Q] What is the way ahead when it comes to monetization?
Craig: This industry has its own ecology and each content creator has to develop an ecosystem. That ecosystem includes not only generating revenue across platforms that allow for partnership but also engaging with advertisers and brands. There are also an infinite number of other revenue streams -whether it’s working in traditional media, selling books, appearing on TV shows, hosting events as well as live fan base events which are popular. It has to be spread across multiple revenue streams and has to be platform agnostic. You have to be present on platforms that don’t necessarily offer monetization. You can be paid through influencer marketing and promote brands on platforms that don’t necessarily have pre-roll or banner-ads.

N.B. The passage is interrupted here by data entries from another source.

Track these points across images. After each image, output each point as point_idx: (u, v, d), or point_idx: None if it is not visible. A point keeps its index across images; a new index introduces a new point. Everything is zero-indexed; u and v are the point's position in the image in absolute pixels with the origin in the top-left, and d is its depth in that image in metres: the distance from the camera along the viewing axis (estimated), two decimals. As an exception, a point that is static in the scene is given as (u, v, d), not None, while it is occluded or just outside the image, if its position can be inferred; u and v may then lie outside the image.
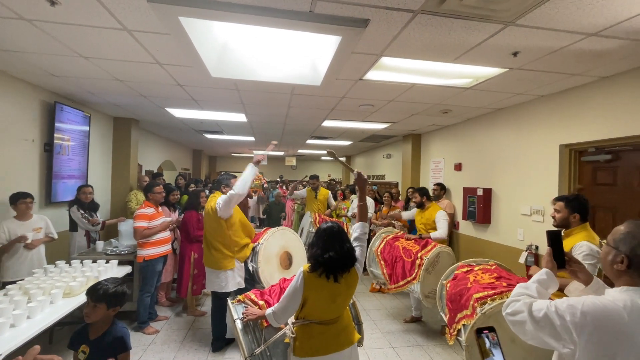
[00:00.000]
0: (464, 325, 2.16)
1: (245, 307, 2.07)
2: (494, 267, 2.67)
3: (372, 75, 3.07)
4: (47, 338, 3.17)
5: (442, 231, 3.60)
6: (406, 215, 4.29)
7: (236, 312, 2.06)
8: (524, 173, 3.92)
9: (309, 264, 1.75)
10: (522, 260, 3.76)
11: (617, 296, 1.10)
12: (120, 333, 1.74)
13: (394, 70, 2.94)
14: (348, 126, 5.86)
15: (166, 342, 3.35)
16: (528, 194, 3.87)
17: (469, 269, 2.71)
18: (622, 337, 1.02)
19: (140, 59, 2.80)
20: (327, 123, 5.61)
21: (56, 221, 4.18)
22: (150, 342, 3.33)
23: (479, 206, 4.52)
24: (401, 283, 3.28)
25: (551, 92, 3.48)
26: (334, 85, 3.39)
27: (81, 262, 3.23)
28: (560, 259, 1.36)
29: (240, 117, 5.29)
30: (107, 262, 3.33)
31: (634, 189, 2.91)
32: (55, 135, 3.97)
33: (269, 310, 1.81)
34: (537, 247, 3.69)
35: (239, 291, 3.10)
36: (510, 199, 4.14)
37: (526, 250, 3.76)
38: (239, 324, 1.96)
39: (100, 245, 3.82)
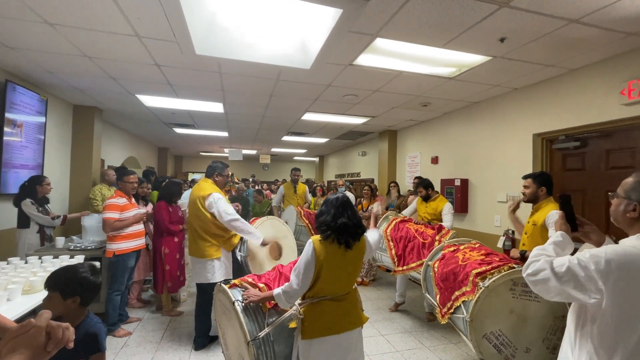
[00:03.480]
0: (464, 302, 2.19)
1: (243, 290, 1.92)
2: (477, 245, 2.76)
3: (363, 59, 3.07)
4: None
5: (449, 223, 3.62)
6: (408, 211, 4.27)
7: (233, 295, 1.90)
8: (500, 162, 4.13)
9: (319, 233, 1.67)
10: (500, 244, 3.93)
11: (635, 243, 1.13)
12: (94, 329, 1.46)
13: (385, 54, 2.96)
14: (328, 120, 5.84)
15: (141, 344, 3.05)
16: (504, 182, 4.07)
17: (455, 248, 2.77)
18: None
19: (117, 29, 2.55)
20: (307, 116, 5.55)
21: (3, 215, 3.70)
22: (123, 344, 3.01)
23: (457, 196, 4.69)
24: (413, 264, 3.17)
25: (525, 85, 3.71)
26: (323, 70, 3.34)
27: (40, 259, 2.85)
28: (572, 222, 1.37)
29: (217, 107, 5.05)
30: (72, 257, 2.97)
31: (600, 172, 3.16)
32: (6, 118, 3.50)
33: (277, 290, 1.69)
34: (513, 232, 3.88)
35: (227, 282, 2.92)
36: (487, 188, 4.34)
37: (503, 235, 3.95)
38: (238, 307, 1.81)
39: (60, 241, 3.41)
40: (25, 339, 0.63)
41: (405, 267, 3.23)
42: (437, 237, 3.16)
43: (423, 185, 3.93)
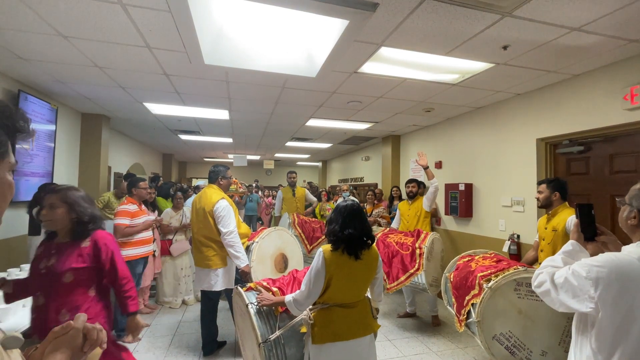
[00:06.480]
0: (472, 304, 2.21)
1: (257, 293, 1.96)
2: (492, 254, 2.80)
3: (368, 67, 3.12)
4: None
5: (427, 202, 3.93)
6: (396, 222, 4.48)
7: (247, 298, 1.95)
8: (504, 167, 4.16)
9: (329, 243, 1.71)
10: (505, 249, 3.95)
11: (632, 250, 1.15)
12: None
13: (390, 62, 3.02)
14: (332, 126, 5.89)
15: (150, 350, 3.08)
16: (508, 187, 4.10)
17: (469, 258, 2.81)
18: (637, 286, 1.05)
19: (129, 40, 2.62)
20: (311, 122, 5.60)
21: (13, 223, 3.76)
22: (133, 350, 3.04)
23: (461, 201, 4.71)
24: (402, 278, 3.25)
25: (527, 90, 3.75)
26: (328, 78, 3.39)
27: (51, 265, 2.89)
28: (591, 232, 1.35)
29: (223, 115, 5.13)
30: (82, 264, 3.01)
31: (604, 176, 3.18)
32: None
33: (288, 297, 1.73)
34: (518, 236, 3.89)
35: (243, 285, 2.96)
36: (491, 192, 4.35)
37: (508, 240, 3.96)
38: (252, 309, 1.85)
39: (71, 247, 3.45)
40: (65, 339, 0.68)
41: (396, 283, 3.30)
42: (416, 245, 3.24)
43: (417, 182, 4.12)
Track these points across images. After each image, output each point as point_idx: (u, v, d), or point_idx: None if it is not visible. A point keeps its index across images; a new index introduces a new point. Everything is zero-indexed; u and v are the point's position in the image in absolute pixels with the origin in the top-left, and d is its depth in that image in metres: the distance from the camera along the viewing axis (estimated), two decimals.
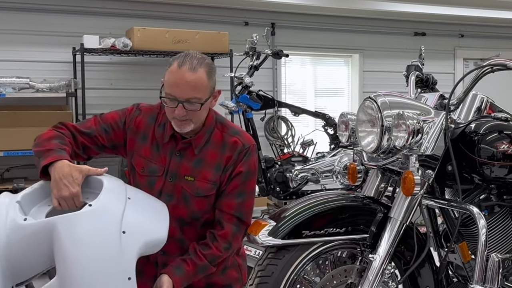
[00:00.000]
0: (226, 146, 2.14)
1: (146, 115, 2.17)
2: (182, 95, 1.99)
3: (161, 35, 4.94)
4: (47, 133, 2.06)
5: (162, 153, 2.13)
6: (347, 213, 2.18)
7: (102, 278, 1.69)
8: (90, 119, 2.18)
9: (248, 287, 2.05)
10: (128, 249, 1.74)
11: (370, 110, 2.21)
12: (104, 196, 1.82)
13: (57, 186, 1.85)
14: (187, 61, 2.01)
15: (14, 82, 4.55)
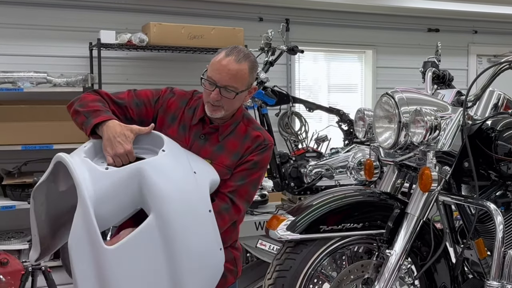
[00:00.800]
0: (248, 137, 2.25)
1: (179, 98, 2.29)
2: (221, 81, 2.12)
3: (177, 30, 4.96)
4: (88, 96, 2.16)
5: (188, 134, 2.24)
6: (364, 208, 2.20)
7: (190, 207, 1.94)
8: (124, 92, 2.28)
9: (267, 281, 2.08)
10: (202, 185, 2.01)
11: (387, 106, 2.23)
12: (168, 144, 2.02)
13: (111, 144, 1.99)
14: (234, 52, 2.15)
15: (31, 77, 4.59)
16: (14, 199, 4.54)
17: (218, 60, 2.14)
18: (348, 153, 4.23)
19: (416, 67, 6.76)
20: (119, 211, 1.91)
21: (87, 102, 2.12)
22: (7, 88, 4.50)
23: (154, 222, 1.85)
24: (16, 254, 4.50)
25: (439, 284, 2.27)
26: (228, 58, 2.13)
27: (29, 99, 4.76)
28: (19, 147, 4.53)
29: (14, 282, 4.15)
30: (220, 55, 2.15)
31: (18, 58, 4.89)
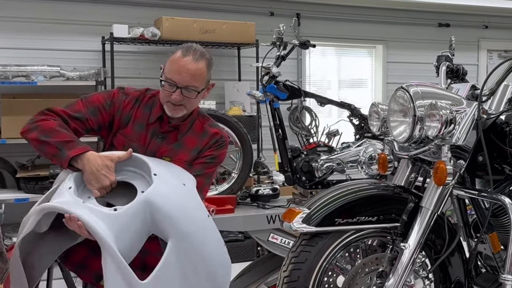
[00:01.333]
0: (206, 134, 2.29)
1: (133, 98, 2.28)
2: (182, 82, 2.15)
3: (189, 25, 4.98)
4: (47, 122, 2.09)
5: (144, 132, 2.23)
6: (379, 202, 2.21)
7: (196, 219, 2.05)
8: (77, 102, 2.24)
9: (282, 273, 2.09)
10: (195, 194, 2.11)
11: (402, 100, 2.24)
12: (155, 166, 2.03)
13: (96, 178, 1.98)
14: (191, 51, 2.18)
15: (45, 71, 4.63)
16: (27, 192, 4.59)
17: (176, 60, 2.16)
18: (359, 148, 4.23)
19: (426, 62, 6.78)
20: (136, 243, 1.97)
21: (51, 130, 2.06)
22: (21, 81, 4.54)
23: (176, 244, 1.95)
24: None
25: (453, 278, 2.28)
26: (185, 58, 2.15)
27: (43, 93, 4.79)
28: None
29: None
30: (177, 55, 2.17)
31: (32, 51, 4.93)
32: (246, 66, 5.62)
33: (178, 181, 2.08)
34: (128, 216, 1.91)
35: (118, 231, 1.88)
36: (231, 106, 5.50)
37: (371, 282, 2.17)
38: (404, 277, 2.11)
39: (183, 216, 2.00)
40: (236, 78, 5.73)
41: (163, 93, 2.20)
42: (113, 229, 1.87)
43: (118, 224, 1.89)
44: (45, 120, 2.10)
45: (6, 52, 4.85)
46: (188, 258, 1.98)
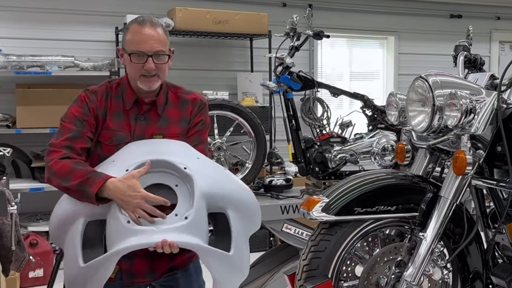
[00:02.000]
0: (186, 102, 2.25)
1: (101, 93, 2.20)
2: (151, 49, 2.10)
3: (202, 15, 4.98)
4: (60, 165, 2.02)
5: (126, 120, 2.17)
6: (398, 191, 2.22)
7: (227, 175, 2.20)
8: (63, 126, 2.15)
9: (302, 261, 2.11)
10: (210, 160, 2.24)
11: (421, 90, 2.23)
12: (182, 158, 2.05)
13: (125, 202, 1.91)
14: (146, 20, 2.14)
15: (59, 61, 4.66)
16: (42, 181, 4.62)
17: (136, 32, 2.11)
18: (372, 139, 4.24)
19: (438, 53, 6.75)
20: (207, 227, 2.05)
21: (66, 173, 1.98)
22: (35, 71, 4.58)
23: (234, 211, 2.05)
24: (44, 236, 4.59)
25: (471, 268, 2.28)
26: (145, 28, 2.11)
27: (57, 83, 4.82)
28: (47, 130, 4.60)
29: (44, 262, 4.24)
30: (134, 27, 2.13)
31: (46, 42, 4.96)
32: (259, 57, 5.62)
33: (193, 157, 2.10)
34: (198, 216, 1.96)
35: (199, 231, 1.95)
36: (244, 97, 5.50)
37: (389, 271, 2.17)
38: (423, 267, 2.12)
39: (224, 184, 2.08)
40: (249, 69, 5.73)
41: (133, 69, 2.12)
42: (196, 232, 1.94)
43: (195, 226, 1.95)
44: (56, 163, 2.04)
45: (21, 43, 4.88)
46: (244, 216, 2.09)
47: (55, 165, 2.02)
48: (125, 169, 1.98)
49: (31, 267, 4.17)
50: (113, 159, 2.08)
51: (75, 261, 1.94)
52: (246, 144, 3.85)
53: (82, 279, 1.94)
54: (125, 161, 2.03)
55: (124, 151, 2.11)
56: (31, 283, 4.25)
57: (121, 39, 2.18)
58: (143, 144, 2.12)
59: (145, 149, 2.07)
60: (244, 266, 2.09)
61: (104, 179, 1.94)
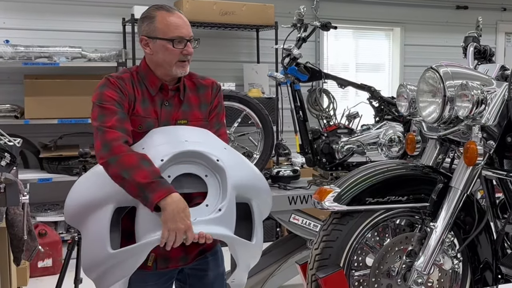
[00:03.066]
0: (203, 87, 2.27)
1: (126, 80, 2.17)
2: (188, 34, 2.14)
3: (209, 6, 4.98)
4: (127, 156, 1.97)
5: (152, 106, 2.17)
6: (408, 182, 2.23)
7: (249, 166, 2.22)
8: (106, 108, 2.07)
9: (314, 250, 2.13)
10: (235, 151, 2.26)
11: (431, 81, 2.24)
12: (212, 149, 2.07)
13: (173, 219, 1.90)
14: (173, 9, 2.16)
15: (67, 52, 4.67)
16: (50, 171, 4.66)
17: (169, 19, 2.11)
18: (379, 130, 4.24)
19: (444, 44, 6.73)
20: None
21: (132, 167, 1.94)
22: (43, 62, 4.59)
23: (256, 201, 2.11)
24: (52, 226, 4.63)
25: (481, 258, 2.29)
26: (175, 14, 2.13)
27: (65, 74, 4.84)
28: (55, 120, 4.63)
29: (53, 252, 4.27)
30: (163, 14, 2.12)
31: (54, 33, 4.97)
32: (265, 48, 5.62)
33: (222, 148, 2.12)
34: (230, 207, 2.00)
35: (230, 222, 2.00)
36: (250, 88, 5.51)
37: (400, 261, 2.19)
38: (434, 256, 2.14)
39: (249, 175, 2.13)
40: (255, 60, 5.73)
41: (171, 54, 2.12)
42: (228, 223, 1.99)
43: (227, 218, 1.99)
44: (120, 147, 1.99)
45: (29, 33, 4.88)
46: (262, 204, 2.17)
47: (120, 149, 1.97)
48: (160, 159, 1.97)
49: (40, 257, 4.20)
50: (142, 146, 2.04)
51: (102, 247, 1.93)
52: (254, 135, 3.86)
53: (110, 265, 1.95)
54: (158, 150, 2.01)
55: (154, 138, 2.08)
56: (40, 272, 4.28)
57: (142, 29, 2.15)
58: (171, 131, 2.11)
59: (174, 138, 2.07)
60: (260, 252, 2.16)
61: (169, 191, 1.92)
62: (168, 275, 2.16)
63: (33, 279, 4.22)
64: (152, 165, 1.95)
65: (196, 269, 2.20)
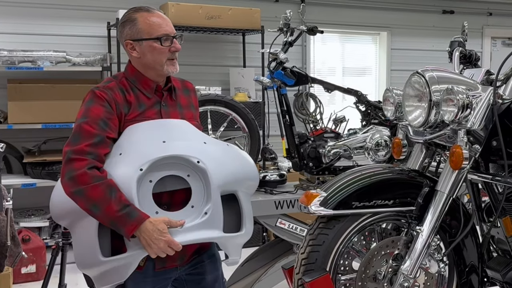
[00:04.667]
0: (187, 89, 2.30)
1: (115, 88, 2.10)
2: (172, 31, 2.14)
3: (195, 10, 4.97)
4: (93, 189, 1.91)
5: (149, 108, 2.13)
6: (394, 186, 2.23)
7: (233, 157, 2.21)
8: (84, 128, 1.99)
9: (300, 255, 2.11)
10: (216, 141, 2.28)
11: (417, 85, 2.24)
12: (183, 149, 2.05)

But it’s important to understand that even if they don’t offer those opportunities, you still build community there and the aggregation of a large community will ultimately make for sustainable model and include multiple revenues. Distribution matters, content matters, talent matters, audiences matter, but in this space strategy matters and content creators are all very strategic, remarkably so, even at very young ages.
Q] How do you see things panning out in the future?
Cunningham: Advertising will continue to trend towards digital. How much it trends towards social media will be different in different markets, but this is only going to grow. How far it grows and how much it displaces, what we now call established media, well no one can really tell. It will be a much more variegated landscape.